Kuwait dismisses the “slanderous” accusations lodged against it over terror financing, its Deputy Foreign Minister Khaled Al-Jarallah said on Monday. “I am baffled over how Kuwait has been included in a list of terrorism-financing countries,” Al-Jarallah told Al- Jazeera television, citing the Gulf state’s hosting of a trio of donor conferences in support of Syria as counter evidence.
On the status of Kuwait’s embassy in Syria, he said, “operations will only resume with the Arab league’s consent.” He foreboded a “thaw in relations” between Syria and Arab Gulf states in the coming days as more nations look to reopen their embassies in Damascus.
Meanwhile, in Kuwait, he said the Syrian embassy has the leeway needed to look after the Syrian diaspora in the country, which number around a quarter of a million people.
The Syrian Embassy in Kuwait, meanwhile, categorically denied on Monday what was circulated by the Kuwaiti daily newspaper “Al-Seyassah” on Sunday over listing a number of Kuwaiti personalities on the terrorism-financing list.
The embassy said in a statement that “it considers these allegations an attempt by some suspicious bodies which seem to be unhappy with the development of bilateral ties between the two brotherly countries.” Arab states, including some that once backed rebels against President Bashar al-Assad, are seeking to reconcile with him after decisive gains by his forces in the war, aiming to expand their clout in Syria at the expense of non-Arab Turkey and Iran.

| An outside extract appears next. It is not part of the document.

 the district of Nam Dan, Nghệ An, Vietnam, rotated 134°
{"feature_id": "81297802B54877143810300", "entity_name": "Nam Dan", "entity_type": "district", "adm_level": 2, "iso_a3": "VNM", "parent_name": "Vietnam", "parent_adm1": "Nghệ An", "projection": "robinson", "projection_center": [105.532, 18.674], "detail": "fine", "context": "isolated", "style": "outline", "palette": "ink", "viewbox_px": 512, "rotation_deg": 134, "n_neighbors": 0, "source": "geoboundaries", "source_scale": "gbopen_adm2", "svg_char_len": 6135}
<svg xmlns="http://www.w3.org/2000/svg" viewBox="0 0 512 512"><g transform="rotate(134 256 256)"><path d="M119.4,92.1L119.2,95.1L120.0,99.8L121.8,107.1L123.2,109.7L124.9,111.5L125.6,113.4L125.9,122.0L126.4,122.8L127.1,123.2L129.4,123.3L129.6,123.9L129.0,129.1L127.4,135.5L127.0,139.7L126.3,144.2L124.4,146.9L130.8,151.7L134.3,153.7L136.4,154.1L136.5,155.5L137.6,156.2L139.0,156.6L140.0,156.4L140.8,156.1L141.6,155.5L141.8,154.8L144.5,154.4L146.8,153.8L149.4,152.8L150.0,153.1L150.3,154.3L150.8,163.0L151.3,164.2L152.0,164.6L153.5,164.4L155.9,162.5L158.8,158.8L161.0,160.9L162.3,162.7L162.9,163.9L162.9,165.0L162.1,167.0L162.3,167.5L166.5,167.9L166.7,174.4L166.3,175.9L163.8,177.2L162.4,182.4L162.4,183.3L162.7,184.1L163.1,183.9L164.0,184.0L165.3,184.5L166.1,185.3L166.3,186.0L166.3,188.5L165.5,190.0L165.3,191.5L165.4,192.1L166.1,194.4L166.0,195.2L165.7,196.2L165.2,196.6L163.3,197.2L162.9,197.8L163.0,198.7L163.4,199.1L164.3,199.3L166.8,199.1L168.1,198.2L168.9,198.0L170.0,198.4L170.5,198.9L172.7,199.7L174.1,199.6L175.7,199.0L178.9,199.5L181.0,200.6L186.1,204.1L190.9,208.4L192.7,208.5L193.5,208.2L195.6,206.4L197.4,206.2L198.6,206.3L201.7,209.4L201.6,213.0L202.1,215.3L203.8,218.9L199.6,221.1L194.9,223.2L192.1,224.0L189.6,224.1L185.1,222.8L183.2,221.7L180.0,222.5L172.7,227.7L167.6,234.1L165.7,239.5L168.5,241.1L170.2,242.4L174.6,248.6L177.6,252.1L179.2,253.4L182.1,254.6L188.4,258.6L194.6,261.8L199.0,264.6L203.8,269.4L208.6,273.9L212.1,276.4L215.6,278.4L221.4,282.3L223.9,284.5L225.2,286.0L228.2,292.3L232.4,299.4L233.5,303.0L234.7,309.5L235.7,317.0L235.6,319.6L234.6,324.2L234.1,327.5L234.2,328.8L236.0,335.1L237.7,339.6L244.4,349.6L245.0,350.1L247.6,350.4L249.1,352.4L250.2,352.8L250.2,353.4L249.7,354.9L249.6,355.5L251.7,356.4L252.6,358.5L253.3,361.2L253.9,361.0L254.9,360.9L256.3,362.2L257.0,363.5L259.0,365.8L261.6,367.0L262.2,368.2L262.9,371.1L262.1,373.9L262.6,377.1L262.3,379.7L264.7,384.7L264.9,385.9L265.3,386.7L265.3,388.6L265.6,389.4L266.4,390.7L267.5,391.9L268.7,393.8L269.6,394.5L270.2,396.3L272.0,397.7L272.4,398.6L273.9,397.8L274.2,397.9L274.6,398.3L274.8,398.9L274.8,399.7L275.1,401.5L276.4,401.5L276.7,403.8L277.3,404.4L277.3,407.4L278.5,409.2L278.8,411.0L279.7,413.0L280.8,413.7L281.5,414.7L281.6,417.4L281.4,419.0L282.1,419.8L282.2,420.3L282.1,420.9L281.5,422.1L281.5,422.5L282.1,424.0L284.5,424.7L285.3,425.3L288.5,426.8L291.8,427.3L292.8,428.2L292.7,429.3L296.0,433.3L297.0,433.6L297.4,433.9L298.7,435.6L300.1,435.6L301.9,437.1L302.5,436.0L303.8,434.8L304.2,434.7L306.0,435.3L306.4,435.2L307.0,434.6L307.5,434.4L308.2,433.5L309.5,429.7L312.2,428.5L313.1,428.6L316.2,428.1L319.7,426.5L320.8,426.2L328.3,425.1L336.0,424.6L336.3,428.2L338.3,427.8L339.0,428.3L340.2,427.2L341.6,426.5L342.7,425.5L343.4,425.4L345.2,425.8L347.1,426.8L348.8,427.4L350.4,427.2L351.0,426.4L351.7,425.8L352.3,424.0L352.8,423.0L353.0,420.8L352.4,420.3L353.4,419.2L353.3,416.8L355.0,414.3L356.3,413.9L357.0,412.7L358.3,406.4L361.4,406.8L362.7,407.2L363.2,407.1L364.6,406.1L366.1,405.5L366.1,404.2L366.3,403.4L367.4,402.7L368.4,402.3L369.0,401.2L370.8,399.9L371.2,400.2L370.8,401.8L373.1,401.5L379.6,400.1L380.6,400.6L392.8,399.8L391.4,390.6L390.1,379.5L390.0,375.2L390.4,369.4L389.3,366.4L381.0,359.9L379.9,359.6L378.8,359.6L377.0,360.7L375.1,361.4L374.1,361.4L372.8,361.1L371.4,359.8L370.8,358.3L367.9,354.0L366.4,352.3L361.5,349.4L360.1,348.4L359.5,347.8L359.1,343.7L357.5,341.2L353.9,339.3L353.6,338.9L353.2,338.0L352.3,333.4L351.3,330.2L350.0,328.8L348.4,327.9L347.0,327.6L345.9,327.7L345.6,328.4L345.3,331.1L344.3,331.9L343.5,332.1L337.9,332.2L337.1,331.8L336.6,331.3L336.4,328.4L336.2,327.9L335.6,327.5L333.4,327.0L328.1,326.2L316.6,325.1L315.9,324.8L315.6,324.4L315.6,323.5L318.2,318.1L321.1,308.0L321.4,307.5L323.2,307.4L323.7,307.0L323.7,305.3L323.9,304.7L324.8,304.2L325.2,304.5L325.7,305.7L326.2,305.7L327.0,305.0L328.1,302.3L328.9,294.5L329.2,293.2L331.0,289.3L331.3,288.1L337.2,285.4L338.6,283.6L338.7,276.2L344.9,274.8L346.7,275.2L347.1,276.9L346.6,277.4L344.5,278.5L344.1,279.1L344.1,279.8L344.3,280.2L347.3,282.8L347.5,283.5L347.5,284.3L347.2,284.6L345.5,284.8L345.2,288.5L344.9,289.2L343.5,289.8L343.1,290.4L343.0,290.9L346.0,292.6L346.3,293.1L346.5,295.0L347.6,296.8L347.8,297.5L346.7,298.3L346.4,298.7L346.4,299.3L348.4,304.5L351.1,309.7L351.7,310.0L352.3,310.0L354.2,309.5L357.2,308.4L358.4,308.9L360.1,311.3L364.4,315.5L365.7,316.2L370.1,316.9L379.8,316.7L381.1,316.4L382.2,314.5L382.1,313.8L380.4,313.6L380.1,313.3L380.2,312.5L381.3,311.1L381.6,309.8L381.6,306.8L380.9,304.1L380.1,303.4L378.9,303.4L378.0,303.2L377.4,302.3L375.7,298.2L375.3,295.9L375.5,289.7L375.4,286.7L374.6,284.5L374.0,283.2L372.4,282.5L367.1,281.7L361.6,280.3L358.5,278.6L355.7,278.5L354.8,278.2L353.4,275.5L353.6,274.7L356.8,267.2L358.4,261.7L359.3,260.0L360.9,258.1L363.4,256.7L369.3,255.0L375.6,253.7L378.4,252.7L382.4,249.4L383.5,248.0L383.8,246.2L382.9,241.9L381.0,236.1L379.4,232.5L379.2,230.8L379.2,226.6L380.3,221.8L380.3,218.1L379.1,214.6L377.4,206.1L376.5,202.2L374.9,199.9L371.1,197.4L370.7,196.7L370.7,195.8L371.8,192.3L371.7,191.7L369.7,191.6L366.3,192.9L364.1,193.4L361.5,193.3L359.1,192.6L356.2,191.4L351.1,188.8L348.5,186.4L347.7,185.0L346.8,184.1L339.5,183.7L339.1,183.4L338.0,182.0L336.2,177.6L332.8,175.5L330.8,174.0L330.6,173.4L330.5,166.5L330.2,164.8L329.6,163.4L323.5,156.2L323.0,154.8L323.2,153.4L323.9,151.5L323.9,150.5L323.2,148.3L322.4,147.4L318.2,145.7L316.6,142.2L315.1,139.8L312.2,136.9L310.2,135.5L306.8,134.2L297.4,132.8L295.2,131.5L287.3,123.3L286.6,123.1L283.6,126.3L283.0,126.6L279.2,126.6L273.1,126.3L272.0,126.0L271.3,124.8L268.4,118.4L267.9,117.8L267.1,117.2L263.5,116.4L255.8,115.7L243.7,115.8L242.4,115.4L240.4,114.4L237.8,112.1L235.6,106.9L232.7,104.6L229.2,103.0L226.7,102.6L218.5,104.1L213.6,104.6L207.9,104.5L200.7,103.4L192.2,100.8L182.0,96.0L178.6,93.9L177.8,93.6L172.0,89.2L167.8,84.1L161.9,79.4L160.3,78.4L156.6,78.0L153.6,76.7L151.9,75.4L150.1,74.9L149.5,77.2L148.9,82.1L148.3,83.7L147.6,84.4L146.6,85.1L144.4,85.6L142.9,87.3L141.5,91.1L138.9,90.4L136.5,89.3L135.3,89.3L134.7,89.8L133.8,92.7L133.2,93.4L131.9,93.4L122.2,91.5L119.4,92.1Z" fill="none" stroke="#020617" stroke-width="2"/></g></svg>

The United Arab Emirates re-opened its embassy in Damascus last Thursday and Bahrain said the next day that its embassy there and the Syrian diplomatic mission in Manama had been operating “without interruption”.

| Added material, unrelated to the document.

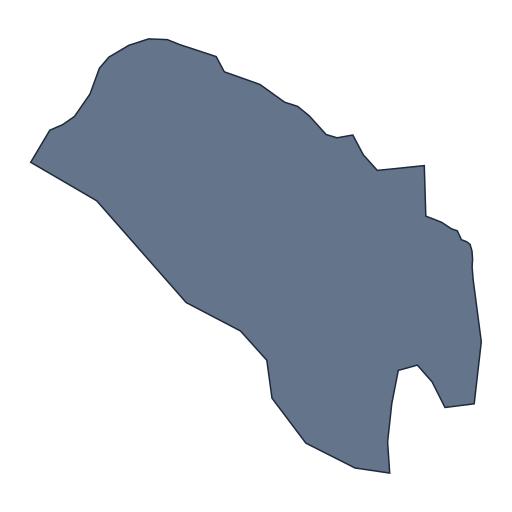 an SVG outline of Nakasongola
{"feature_id": "UGA-3090", "entity_name": "Nakasongola", "entity_type": "District", "adm_level": 1, "iso_a3": "UGA", "parent_name": "Uganda", "parent_adm1": "", "projection": "robinson", "projection_center": [32.471, 1.323], "detail": "fine", "context": "isolated", "style": "filled", "palette": "slate", "viewbox_px": 512, "rotation_deg": 0, "n_neighbors": 0, "source": "natural_earth", "source_scale": "10m", "svg_char_len": 726}
<svg xmlns="http://www.w3.org/2000/svg" viewBox="0 0 512 512"><path d="M148.6,38.9L167.2,39.6L179.7,44.6L216.2,56.6L224.3,71.8L260.0,84.5L284.6,102.2L297.7,106.4L309.4,116.0L326.1,134.5L337.1,137.8L352.8,135.0L363.3,154.8L377.3,170.4L424.3,165.6L425.8,216.1L441.6,222.3L451.4,228.8L457.3,230.8L461.4,239.7L466.6,241.7L470.1,244.4L472.0,251.0L472.6,259.3L472.1,266.8L473.2,280.0L481.3,341.7L474.2,403.8L445.0,407.5L432.1,381.9L417.3,365.1L398.3,370.4L391.8,403.5L387.6,441.9L389.7,473.1L355.0,468.0L305.9,443.2L272.0,398.2L266.8,360.3L240.5,331.0L186.2,302.6L96.7,200.8L30.7,162.3L49.8,130.2L62.5,124.7L74.5,116.4L90.0,94.0L99.4,68.2L108.9,57.1L128.8,45.3L148.6,38.9Z" fill="#64748b" stroke="#1e293b" stroke-width="1.5"/></svg>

Al-Jarallah said Kuwait remained committed to the Arab League’s decision and would reopen its embassy in Damascus once the organisation allowed it. US-allied Gulf Arab states were the main regional backers of armed groups opposed to Assad, providing finance or weapons or both, acting largely as part of a programme of support for the armed opposition coordinated by Washington. Unlike its other neighbors, Kuwait kept Syria’s embassy in Kuwait City open and opposed arming the rebels, although private donors in Kuwait sent funds to anti-Assad forces.

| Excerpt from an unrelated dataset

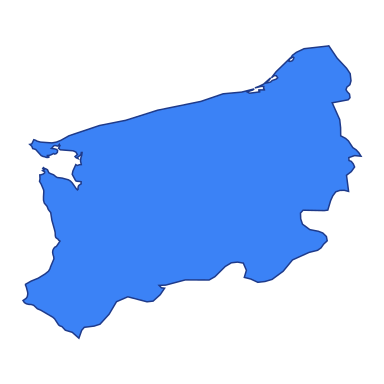 map outline of West Pomeranian (Natural Earth projection)
{"feature_id": "POL-3142", "entity_name": "West Pomeranian", "entity_type": "Voivodeship", "adm_level": 1, "iso_a3": "POL", "parent_name": "Poland", "parent_adm1": "", "projection": "natural_earth1", "projection_center": [15.248, 53.587], "detail": "fine", "context": "isolated", "style": "filled", "palette": "blue", "viewbox_px": 384, "rotation_deg": 0, "n_neighbors": 0, "source": "natural_earth", "source_scale": "10m", "svg_char_len": 3512}
<svg xmlns="http://www.w3.org/2000/svg" viewBox="0 0 384 384"><path d="M78.9,338.2L72.2,332.3L65.3,330.2L62.0,326.6L59.8,325.8L58.6,324.9L54.6,318.8L52.8,317.2L40.6,310.1L37.4,308.8L33.7,305.3L31.3,304.5L28.8,304.4L26.4,303.8L24.4,302.6L23.0,300.5L26.1,298.4L27.3,296.6L27.8,293.8L27.6,292.0L26.2,286.7L25.5,285.2L25.5,284.3L31.1,281.1L38.2,278.2L45.0,274.0L48.5,271.2L50.1,268.5L50.4,267.2L53.9,258.9L53.7,256.7L53.0,254.6L52.6,252.2L52.9,250.2L53.8,248.4L54.9,247.1L56.1,246.6L57.0,245.6L60.0,241.1L58.5,240.0L58.1,239.2L56.3,238.0L55.6,237.1L55.3,235.6L55.2,232.9L55.0,231.7L54.3,228.9L51.9,220.3L50.7,212.6L48.3,209.5L47.1,206.4L44.3,203.1L43.5,200.1L43.5,196.8L43.8,191.4L43.6,189.9L41.2,184.2L39.5,181.3L40.0,179.0L39.8,174.9L41.0,174.8L43.0,174.1L44.6,173.0L44.7,171.8L42.7,170.7L43.8,170.2L44.2,169.7L43.8,169.2L42.7,168.7L43.4,167.6L44.5,168.4L46.1,169.0L47.5,169.8L48.8,172.7L50.5,173.6L53.6,174.8L55.9,176.7L57.2,177.5L62.2,178.1L68.4,179.8L70.5,181.1L72.3,183.0L76.1,188.5L77.4,189.9L78.0,189.4L78.1,187.1L78.6,185.7L79.6,184.8L81.2,183.8L81.1,183.3L81.1,182.7L81.2,181.8L80.0,181.5L77.0,181.3L75.7,180.8L72.2,174.3L72.9,171.0L75.8,164.6L77.1,165.5L78.2,165.2L79.5,164.7L81.3,164.6L80.5,160.9L80.9,157.9L81.7,155.3L82.1,152.5L81.3,152.5L81.0,154.3L80.1,155.4L77.4,157.5L78.1,158.6L77.1,158.2L76.3,157.8L75.6,157.3L75.0,156.5L75.6,156.1L76.6,155.1L77.4,154.5L75.8,152.0L73.1,150.8L60.3,149.8L58.6,148.3L60.0,145.5L59.6,145.2L59.3,144.4L58.2,145.9L57.3,146.1L56.3,145.7L54.9,145.5L53.9,145.8L53.1,146.5L52.4,147.4L51.4,148.4L54.8,148.9L56.7,149.5L57.6,150.5L57.4,152.3L56.2,153.6L54.7,154.1L53.7,153.5L50.6,155.0L49.0,155.4L47.3,155.5L47.3,156.5L48.9,157.0L48.8,157.3L47.3,157.5L46.3,157.4L44.4,156.7L43.1,156.5L41.2,155.6L35.7,149.5L33.0,148.6L32.7,148.6L31.8,146.3L29.8,144.4L30.9,144.2L31.9,143.7L33.8,139.7L35.7,140.3L37.0,141.1L40.5,142.1L51.9,142.9L56.4,142.1L60.9,140.3L69.1,135.7L99.5,125.5L125.7,120.3L157.6,110.2L178.3,106.0L200.9,101.4L223.1,93.8L241.6,92.1L254.2,88.9L252.8,90.0L247.1,91.9L249.6,93.2L259.7,91.9L259.7,91.0L258.9,91.0L258.9,89.9L264.4,89.9L264.3,89.2L264.2,89.1L263.6,88.9L263.8,86.5L261.2,86.4L254.9,87.9L258.9,86.4L263.6,84.1L270.7,77.8L269.2,80.0L266.7,82.0L265.7,83.1L266.7,82.9L268.8,82.5L270.6,82.0L272.2,80.5L276.2,79.1L277.7,77.8L276.3,75.7L274.0,75.7L273.0,76.6L271.4,77.8L276.2,71.6L289.4,58.8L289.4,59.7L288.8,61.1L289.9,61.5L291.8,61.0L293.2,59.7L293.9,57.7L293.3,57.1L291.8,57.6L290.1,58.8L292.4,55.3L296.4,52.3L304.1,48.7L328.0,46.0L328.8,45.8L329.0,46.1L337.1,58.1L346.6,68.3L350.2,73.7L351.0,80.8L349.9,84.7L346.9,87.1L346.0,89.7L347.3,91.8L349.5,94.1L350.0,97.7L348.2,99.8L332.2,102.8L339.7,119.6L340.6,127.7L340.7,135.8L345.6,138.4L348.4,140.9L352.8,147.6L356.1,149.8L358.8,152.7L361.0,156.2L354.6,155.6L348.8,157.6L349.0,160.5L351.3,161.4L353.3,163.9L354.6,167.0L351.3,171.6L346.5,175.3L348.6,191.4L344.3,190.3L339.9,190.4L335.8,191.8L332.8,195.8L330.6,200.7L327.8,210.1L324.3,210.6L303.1,210.2L300.5,213.0L300.7,218.9L302.5,224.2L309.8,229.6L318.5,231.3L322.8,233.0L326.4,236.5L327.2,240.8L323.6,244.2L321.0,247.9L317.6,250.3L309.1,252.4L292.5,259.9L283.2,271.2L272.1,279.4L265.0,281.5L257.8,282.3L250.7,279.0L244.3,277.4L246.4,270.3L243.3,263.1L237.5,262.1L231.3,262.8L225.2,266.5L214.9,276.7L209.1,280.0L185.3,279.9L165.7,285.1L159.1,285.4L161.4,287.8L164.6,288.2L160.2,294.7L153.1,301.1L147.0,301.8L127.8,296.8L116.5,301.7L109.1,314.2L100.0,324.2L94.1,326.1L84.3,327.3L81.7,330.3L78.9,338.2Z" fill="#3b82f6" stroke="#1e3a8a" stroke-width="1.5"/></svg>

Kuwait has led a humanitarian fundraising campaign for Syria through the United Nations. An Arab diplomat, speaking on condition of anonymity, told Reuters last week he believed a majority of members wanted Syria to be readmitted. Syria’s membership of the Arab League was suspended in 2011 in response to the government’s violent crackdown on “Arab Spring” protests. For Syria to be reinstated, the Arab League must reach a consensus.